BR: What did you like in Balu Mahendra’s films and what did you learn from him? The reason I am asking you this is because he is a very sensitive filmmaker. But filmmakers coming from his school are furious. Why is that?
Ram: I think you should ask each and every one of them separately. Even though he is soft and gentle, there is also a fit of anger within him. He exhibits anger very subtly. He had to control his anger because he was a refugee. So he had a lot of restrictions. Most of his films are based on relationships between a man and a woman because he thought that he was living in another country. He thought that his view might be wrong. Similarly, I too would hesitate to make a film based on the Eelam. But he is the only person who made an extraordinary political film like Veedu. He was also the first person to address the teenage issue. He made Azhiyadha Kolangal based on adolescence. So the plots he chose gave him a separate identity. He had to make humor, thriller, and action films within the same genre which became both his weakness and strength.
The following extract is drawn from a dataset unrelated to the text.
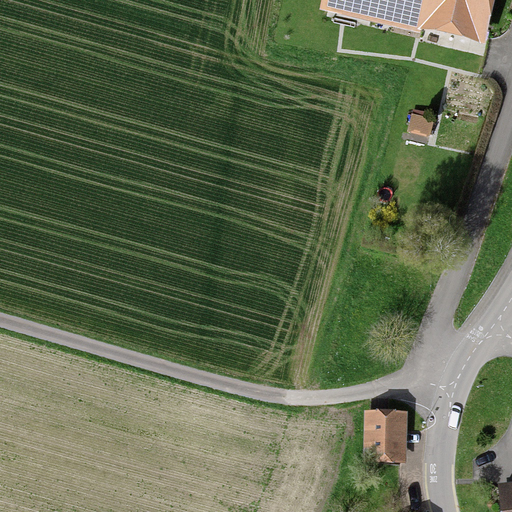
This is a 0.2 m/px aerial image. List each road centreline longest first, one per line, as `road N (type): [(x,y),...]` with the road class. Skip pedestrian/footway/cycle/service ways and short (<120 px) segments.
road 1 (track): [(0,318),(268,394),(338,396),(385,387)]
road 2 (unclassified): [(483,337),(450,390),(438,463),(444,511)]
BR: It became a compulsion?
Ram: Yes otherwise we would have seen his anger. If I had to comment on a Marathi film, I would have to be very cautious. Being a Tamilian, he had this discomfort about portraying or showing Tamilian in a negative way because he liked Tamil Nadu, Tamil people, Tamil language and also Kerala. He, being a refugee, who makes mainstream cinema, was conscious of his limitations even at the sub-conscious level. It played a role in his writing and the subjects he chose. But we don’t have any such issues. We can speak whatever we feel like saying because this is our homeland. So I think this might be the difference.
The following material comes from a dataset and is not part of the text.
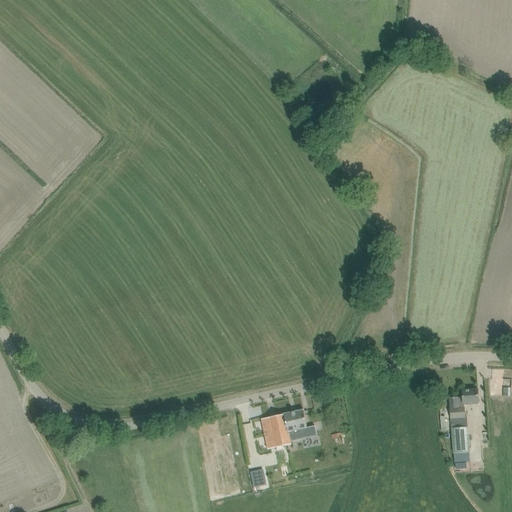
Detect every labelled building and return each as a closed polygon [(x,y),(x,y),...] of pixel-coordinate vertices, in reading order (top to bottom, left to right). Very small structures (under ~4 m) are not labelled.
[(496,386),(496,397),(504,397),(505,380),(500,380),(500,387),(496,386)] [(450,398),(450,408),(451,419),(464,418),(463,404),(479,403),(478,390),(463,391),(463,398),(458,398),(450,398)] [(262,420),(264,429),(268,449),(291,445),(288,432),(307,428),(306,420),(304,410),(284,414),(284,415),(262,420)] [(454,453),(455,463),(470,462),(468,428),(452,429),(453,453),(454,453)] [(72,452),(73,459),(83,457),(81,450),(72,452)]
BR: What did you learn from him?
Ram: I first learned the distance between literature and cinema. We cannot convert literature directly to cinema. We need to have the experience of literature to make good cinema. I studied literature. Literature is a different medium; cinema is different but both share similarities and dissimilarities. I can write certain things which I cannot shoot. So the expressions of both mediums are different. Film language is like a descriptive writing form of expression. Are we starting a shot because the actor has started acting? Or are we finishing a shot because the actor has stopped acting? I learned that there is a reason to say “Roll” and “Cut”. We have to know the position of the camera, the purpose of a shot and the various reasons behind the purpose of a shot, the layers inside the film and also the rules of cinema. I also learned not to imitate others and to be original, to be crazy and mad.